[Date Prev][Date Next]
[Chronological]
[Thread]
[Top]
Re: A Beginer Question .. HELP!
> I wouldn't wish those RFCs on my worst enemy (well, maybe my WORST
enemy,
> but not my second worst). There are lots of other, more user-level,
> documents. Again - A search of Linux.Com
Me either but ya work with what ya got and so far that, man pages and
the article from Manadrake-secure is what I got. If it hadn't been for
the Mandrake article I would never have gotten it working. Even so
there are several things I want to do but cannot figure out how.
BTW, my faculty advisor thinks that my particular choice of a research
topic for my grad thesis has put me on the road to ruin due to the
vagaries of Linux and LDAP. She may yet be correct.
> I won't disagree there. So is learning TCP/IP, OSPF, C, XML... or auto
> mechanics, wine making, or medievil poetry.

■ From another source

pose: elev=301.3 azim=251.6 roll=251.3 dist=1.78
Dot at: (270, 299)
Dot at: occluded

>>In typical Linux fashion the docs are obtuse and difficult to
>>read
> It is hard to get anymore straight forward than -
> http://linux.oreillynet.com/lpt/a/linux/2001/11/08/ldap.html
Bingo!! I've been looking for that for a very long time.
Thanks, but why have I not yet seen or heard of this?

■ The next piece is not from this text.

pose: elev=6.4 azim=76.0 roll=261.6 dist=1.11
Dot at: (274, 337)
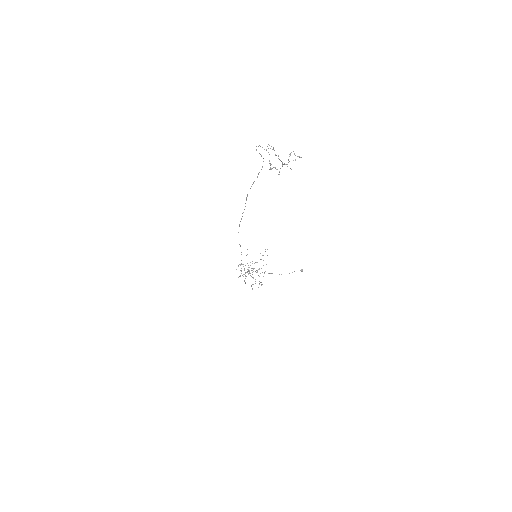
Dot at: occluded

>>and everyone who knows what they are talking about doesn't want to
>>talk. They insist you read the documentation first,
> Darn tootin'. And why talk now? Many people on this list *WROTE* the
> documentation. We talked already, and bothered to write it down.
>>Under any other circumstances one could purchase a nice O'Rielly from
>>Amazon but there are no books on OpenLDAP database management or schema
>>deployment available. In other words, one can't even buy ones way out
>>(or in depending on your perspecitve).
.
> Your scope is too narrow. There are several very good books on LDAP.
and yet you do not name them... ;-)
I have a copy of "Implementing LDAP" by Mark Wilcox. It's fine if you
like programming LDAP but of course, if you can't get an LDAP database
to a point of usefulness what good is programming? It also leans
heavily on the NDS side which doesn't help much. I've heard a rumor
that there will be a new edition of this in January that focuses on
OpenLDAP. I look forward to it. I also have a copy of a book I picked
up called the "Linux and Windows Inter-operability Guide" which bytes
because it glosses LDAP badly.
> So what if they don't cover OpenLDAP. They cover the protocol, the data
> model, the schema concepts. If you *understand* those things, most of
> slapd's behaviour is obvious.
The problem with not covering the specific topic at hand is that one
cannot get any hands-on time without researching ones life away about
how function X is implemented (or perhaps not!) in OpenLDAP. I've found
this to be an ugly roadblock to understanding.